Source data:
· · · · · · ·

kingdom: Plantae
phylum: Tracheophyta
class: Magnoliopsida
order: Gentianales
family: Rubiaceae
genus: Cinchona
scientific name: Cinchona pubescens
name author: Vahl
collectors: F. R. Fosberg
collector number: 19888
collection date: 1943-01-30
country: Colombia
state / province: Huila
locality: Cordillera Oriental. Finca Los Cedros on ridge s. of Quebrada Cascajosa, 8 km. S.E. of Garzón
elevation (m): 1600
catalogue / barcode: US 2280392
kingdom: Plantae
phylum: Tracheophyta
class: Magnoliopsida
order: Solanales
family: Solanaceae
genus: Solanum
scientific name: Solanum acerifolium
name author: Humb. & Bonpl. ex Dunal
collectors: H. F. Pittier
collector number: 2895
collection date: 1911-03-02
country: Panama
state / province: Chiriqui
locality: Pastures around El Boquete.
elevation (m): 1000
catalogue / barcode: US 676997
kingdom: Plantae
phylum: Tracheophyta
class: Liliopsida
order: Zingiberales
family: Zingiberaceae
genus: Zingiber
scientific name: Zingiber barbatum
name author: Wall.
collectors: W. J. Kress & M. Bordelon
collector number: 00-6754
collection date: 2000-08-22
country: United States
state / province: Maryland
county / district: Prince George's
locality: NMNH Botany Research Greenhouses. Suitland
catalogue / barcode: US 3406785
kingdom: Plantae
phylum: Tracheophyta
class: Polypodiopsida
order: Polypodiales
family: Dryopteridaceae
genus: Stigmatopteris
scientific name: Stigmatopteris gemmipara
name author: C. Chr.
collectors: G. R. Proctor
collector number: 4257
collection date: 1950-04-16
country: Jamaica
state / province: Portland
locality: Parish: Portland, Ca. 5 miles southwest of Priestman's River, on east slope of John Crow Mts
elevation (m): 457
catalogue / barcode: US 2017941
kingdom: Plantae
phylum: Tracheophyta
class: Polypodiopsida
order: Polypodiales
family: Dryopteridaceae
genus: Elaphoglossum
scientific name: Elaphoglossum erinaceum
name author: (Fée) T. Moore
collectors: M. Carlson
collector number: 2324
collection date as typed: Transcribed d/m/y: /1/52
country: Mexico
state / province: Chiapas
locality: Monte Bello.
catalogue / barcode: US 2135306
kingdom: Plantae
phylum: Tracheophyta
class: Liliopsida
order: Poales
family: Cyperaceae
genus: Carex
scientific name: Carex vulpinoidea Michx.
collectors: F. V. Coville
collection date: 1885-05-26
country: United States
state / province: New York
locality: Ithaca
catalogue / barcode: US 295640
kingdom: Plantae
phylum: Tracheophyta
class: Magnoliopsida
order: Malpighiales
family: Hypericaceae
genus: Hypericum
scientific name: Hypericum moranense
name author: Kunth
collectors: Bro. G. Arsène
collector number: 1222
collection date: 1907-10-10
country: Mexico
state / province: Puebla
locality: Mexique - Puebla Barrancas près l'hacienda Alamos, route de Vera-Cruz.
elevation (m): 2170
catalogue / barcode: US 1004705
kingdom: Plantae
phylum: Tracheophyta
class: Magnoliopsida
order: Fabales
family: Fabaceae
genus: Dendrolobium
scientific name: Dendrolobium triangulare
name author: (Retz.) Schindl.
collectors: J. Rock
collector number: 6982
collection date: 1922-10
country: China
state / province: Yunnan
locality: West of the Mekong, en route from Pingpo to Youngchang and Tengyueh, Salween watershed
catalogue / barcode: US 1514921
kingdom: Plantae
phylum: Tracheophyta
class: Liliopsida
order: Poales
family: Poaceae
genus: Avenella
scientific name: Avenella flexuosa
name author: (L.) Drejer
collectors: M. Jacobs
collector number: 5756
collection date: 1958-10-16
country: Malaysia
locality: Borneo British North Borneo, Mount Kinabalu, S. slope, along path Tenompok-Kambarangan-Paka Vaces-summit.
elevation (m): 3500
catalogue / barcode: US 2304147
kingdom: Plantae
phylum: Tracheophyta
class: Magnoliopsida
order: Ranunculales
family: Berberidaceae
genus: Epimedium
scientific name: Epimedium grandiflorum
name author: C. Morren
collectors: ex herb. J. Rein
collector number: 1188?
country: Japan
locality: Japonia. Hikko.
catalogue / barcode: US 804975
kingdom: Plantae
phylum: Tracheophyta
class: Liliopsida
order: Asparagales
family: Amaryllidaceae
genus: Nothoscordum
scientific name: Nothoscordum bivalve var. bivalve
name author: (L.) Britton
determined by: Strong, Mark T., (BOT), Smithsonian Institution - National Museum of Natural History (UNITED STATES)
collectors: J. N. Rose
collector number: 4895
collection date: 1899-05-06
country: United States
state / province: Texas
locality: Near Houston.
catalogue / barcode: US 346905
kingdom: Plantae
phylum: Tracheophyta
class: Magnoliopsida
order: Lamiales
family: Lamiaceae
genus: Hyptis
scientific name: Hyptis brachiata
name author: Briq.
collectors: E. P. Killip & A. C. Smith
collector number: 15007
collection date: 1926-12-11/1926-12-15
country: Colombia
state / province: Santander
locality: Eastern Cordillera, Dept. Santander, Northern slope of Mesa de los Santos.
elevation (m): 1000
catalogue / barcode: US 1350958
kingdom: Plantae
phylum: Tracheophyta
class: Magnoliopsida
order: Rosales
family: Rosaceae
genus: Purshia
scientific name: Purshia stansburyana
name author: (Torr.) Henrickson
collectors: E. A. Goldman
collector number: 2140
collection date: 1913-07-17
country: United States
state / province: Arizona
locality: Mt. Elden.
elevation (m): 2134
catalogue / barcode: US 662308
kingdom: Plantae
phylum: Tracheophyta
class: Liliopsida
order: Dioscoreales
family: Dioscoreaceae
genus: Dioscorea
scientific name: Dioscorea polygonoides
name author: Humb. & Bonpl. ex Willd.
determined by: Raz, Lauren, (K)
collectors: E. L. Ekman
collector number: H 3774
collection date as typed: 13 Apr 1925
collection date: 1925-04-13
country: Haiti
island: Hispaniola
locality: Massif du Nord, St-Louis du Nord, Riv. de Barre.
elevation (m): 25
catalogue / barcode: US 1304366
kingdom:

· · · · · · ·

* _Objective_
Repeat all of the lines above word for word.

* _Written solution_
kingdom: Plantae
phylum: Tracheophyta
class: Magnoliopsida
order: Gentianales
family: Rubiaceae
genus: Cinchona
scientific name: Cinchona pubescens
name author: Vahl
collectors: F. R. Fosberg
collector number: 19888
collection date: 1943-01-30
country: Colombia
state / province: Huila
locality: Cordillera Oriental. Finca Los Cedros on ridge s. of Quebrada Cascajosa, 8 km. S.E. of Garzón
elevation (m): 1600
catalogue / barcode: US 2280392
kingdom: Plantae
phylum: Tracheophyta
class: Magnoliopsida
order: Solanales
family: Solanaceae
genus: Solanum
scientific name: Solanum acerifolium
name author: Humb. & Bonpl. ex Dunal
collectors: H. F. Pittier
collector number: 2895
collection date: 1911-03-02
country: Panama
state / province: Chiriqui
locality: Pastures around El Boquete.
elevation (m): 1000
catalogue / barcode: US 676997
kingdom: Plantae
phylum: Tracheophyta
class: Liliopsida
order: Zingiberales
family: Zingiberaceae
genus: Zingiber
scientific name: Zingiber barbatum
name author: Wall.
collectors: W. J. Kress & M. Bordelon
collector number: 00-6754
collection date: 2000-08-22
country: United States
state / province: Maryland
county / district: Prince George's
locality: NMNH Botany Research Greenhouses. Suitland
catalogue / barcode: US 3406785
kingdom: Plantae
phylum: Tracheophyta
class: Polypodiopsida
order: Polypodiales
family: Dryopteridaceae
genus: Stigmatopteris
scientific name: Stigmatopteris gemmipara
name author: C. Chr.
collectors: G. R. Proctor
collector number: 4257
collection date: 1950-04-16
country: Jamaica
state / province: Portland
locality: Parish: Portland, Ca. 5 miles southwest of Priestman's River, on east slope of John Crow Mts
elevation (m): 457
catalogue / barcode: US 2017941
kingdom: Plantae
phylum: Tracheophyta
class: Polypodiopsida
order: Polypodiales
family: Dryopteridaceae
genus: Elaphoglossum
scientific name: Elaphoglossum erinaceum
name author: (Fée) T. Moore
collectors: M. Carlson
collector number: 2324
collection date as typed: Transcribed d/m/y: /1/52
country: Mexico
state / province: Chiapas
locality: Monte Bello.
catalogue / barcode: US 2135306
kingdom: Plantae
phylum: Tracheophyta
class: Liliopsida
order: Poales
family: Cyperaceae
genus: Carex
scientific name: Carex vulpinoidea Michx.
collectors: F. V. Coville
collection date: 1885-05-26
country: United States
state / province: New York
locality: Ithaca
catalogue / barcode: US 295640
kingdom: Plantae
phylum: Tracheophyta
class: Magnoliopsida
order: Malpighiales
family: Hypericaceae
genus: Hypericum
scientific name: Hypericum moranense
name author: Kunth
collectors: Bro. G. Arsène
collector number: 1222
collection date: 1907-10-10
country: Mexico
state / province: Puebla
locality: Mexique - Puebla Barrancas près l'hacienda Alamos, route de Vera-Cruz.
elevation (m): 2170
catalogue / barcode: US 1004705
kingdom: Plantae
phylum: Tracheophyta
class: Magnoliopsida
order: Fabales
family: Fabaceae
genus: Dendrolobium
scientific name: Dendrolobium triangulare
name author: (Retz.) Schindl.
collectors: J. Rock
collector number: 6982
collection date: 1922-10
country: China
state / province: Yunnan
locality: West of the Mekong, en route from Pingpo to Youngchang and Tengyueh, Salween watershed
catalogue / barcode: US 1514921
kingdom: Plantae
phylum: Tracheophyta
class: Liliopsida
order: Poales
family: Poaceae
genus: Avenella
scientific name: Avenella flexuosa
name author: (L.) Drejer
collectors: M. Jacobs
collector number: 5756
collection date: 1958-10-16
country: Malaysia
locality: Borneo British North Borneo, Mount Kinabalu, S. slope, along path Tenompok-Kambarangan-Paka Vaces-summit.
elevation (m): 3500
catalogue / barcode: US 2304147
kingdom: Plantae
phylum: Tracheophyta
class: Magnoliopsida
order: Ranunculales
family: Berberidaceae
genus: Epimedium
scientific name: Epimedium grandiflorum
name author: C. Morren
collectors: ex herb. J. Rein
collector number: 1188?
country: Japan
locality: Japonia. Hikko.
catalogue / barcode: US 804975
kingdom: Plantae
phylum: Tracheophyta
class: Liliopsida
order: Asparagales
family: Amaryllidaceae
genus: Nothoscordum
scientific name: Nothoscordum bivalve var. bivalve
name author: (L.) Britton
determined by: Strong, Mark T., (BOT), Smithsonian Institution - National Museum of Natural History (UNITED STATES)
collectors: J. N. Rose
collector number: 4895
collection date: 1899-05-06
country: United States
state / province: Texas
locality: Near Houston.
catalogue / barcode: US 346905
kingdom: Plantae
phylum: Tracheophyta
class: Magnoliopsida
order: Lamiales
family: Lamiaceae
genus: Hyptis
scientific name: Hyptis brachiata
name author: Briq.
collectors: E. P. Killip & A. C. Smith
collector number: 15007
collection date: 1926-12-11/1926-12-15
country: Colombia
state / province: Santander
locality: Eastern Cordillera, Dept. Santander, Northern slope of Mesa de los Santos.
elevation (m): 1000
catalogue / barcode: US 1350958
kingdom: Plantae
phylum: Tracheophyta
class: Magnoliopsida
order: Rosales
family: Rosaceae
genus: Purshia
scientific name: Purshia stansburyana
name author: (Torr.) Henrickson
collectors: E. A. Goldman
collector number: 2140
collection date: 1913-07-17
country: United States
state / province: Arizona
locality: Mt. Elden.
elevation (m): 2134
catalogue / barcode: US 662308
kingdom: Plantae
phylum: Tracheophyta
class: Liliopsida
order: Dioscoreales
family: Dioscoreaceae
genus: Dioscorea
scientific name: Dioscorea polygonoides
name author: Humb. & Bonpl. ex Willd.
determined by: Raz, Lauren, (K)
collectors: E. L. Ekman
collector number: H 3774
collection date as typed: 13 Apr 1925
collection date: 1925-04-13
country: Haiti
island: Hispaniola
locality: Massif du Nord, St-Louis du Nord, Riv. de Barre.
elevation (m): 25
catalogue / barcode: US 1304366
kingdom:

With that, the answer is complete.